▶ **Task details**: Below are records; reproduce exactly the lines from the one that has "hfov_deg: 39.6" through the one that has "focal_mm: 50", ends included, and nothing more.

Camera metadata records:
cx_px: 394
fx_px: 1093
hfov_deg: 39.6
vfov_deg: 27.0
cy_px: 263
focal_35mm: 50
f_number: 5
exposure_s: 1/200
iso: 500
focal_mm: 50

---

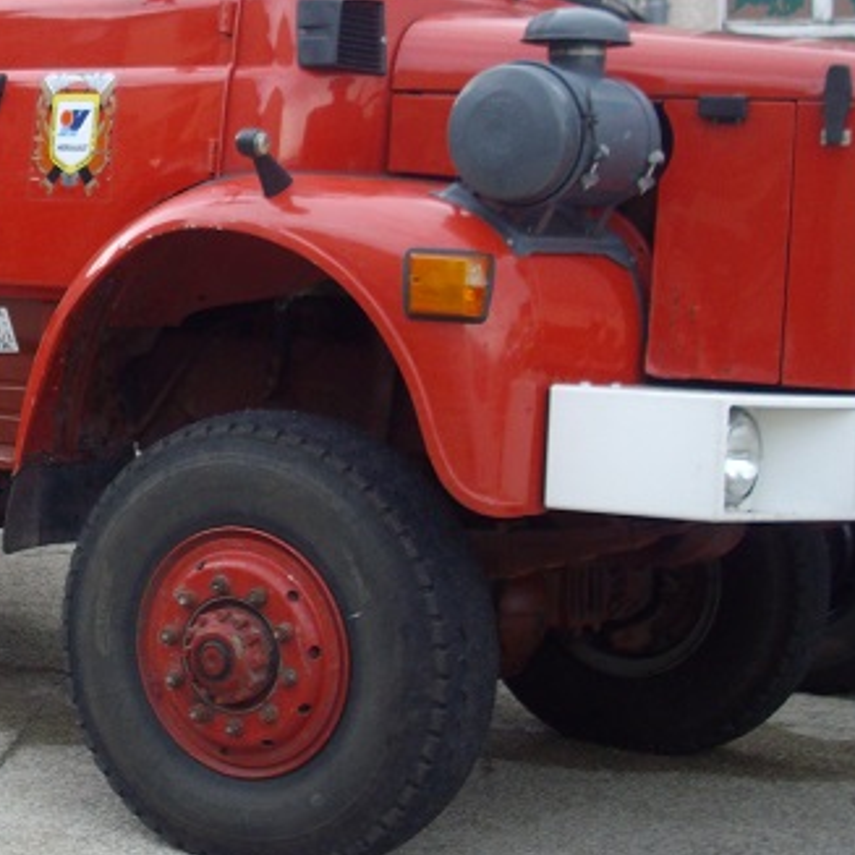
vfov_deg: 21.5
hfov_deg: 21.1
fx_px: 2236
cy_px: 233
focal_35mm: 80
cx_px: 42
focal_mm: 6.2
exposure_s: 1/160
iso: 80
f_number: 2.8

▶ **Your response**:
hfov_deg: 39.6
vfov_deg: 27.0
cy_px: 263
focal_35mm: 50
f_number: 5
exposure_s: 1/200
iso: 500
focal_mm: 50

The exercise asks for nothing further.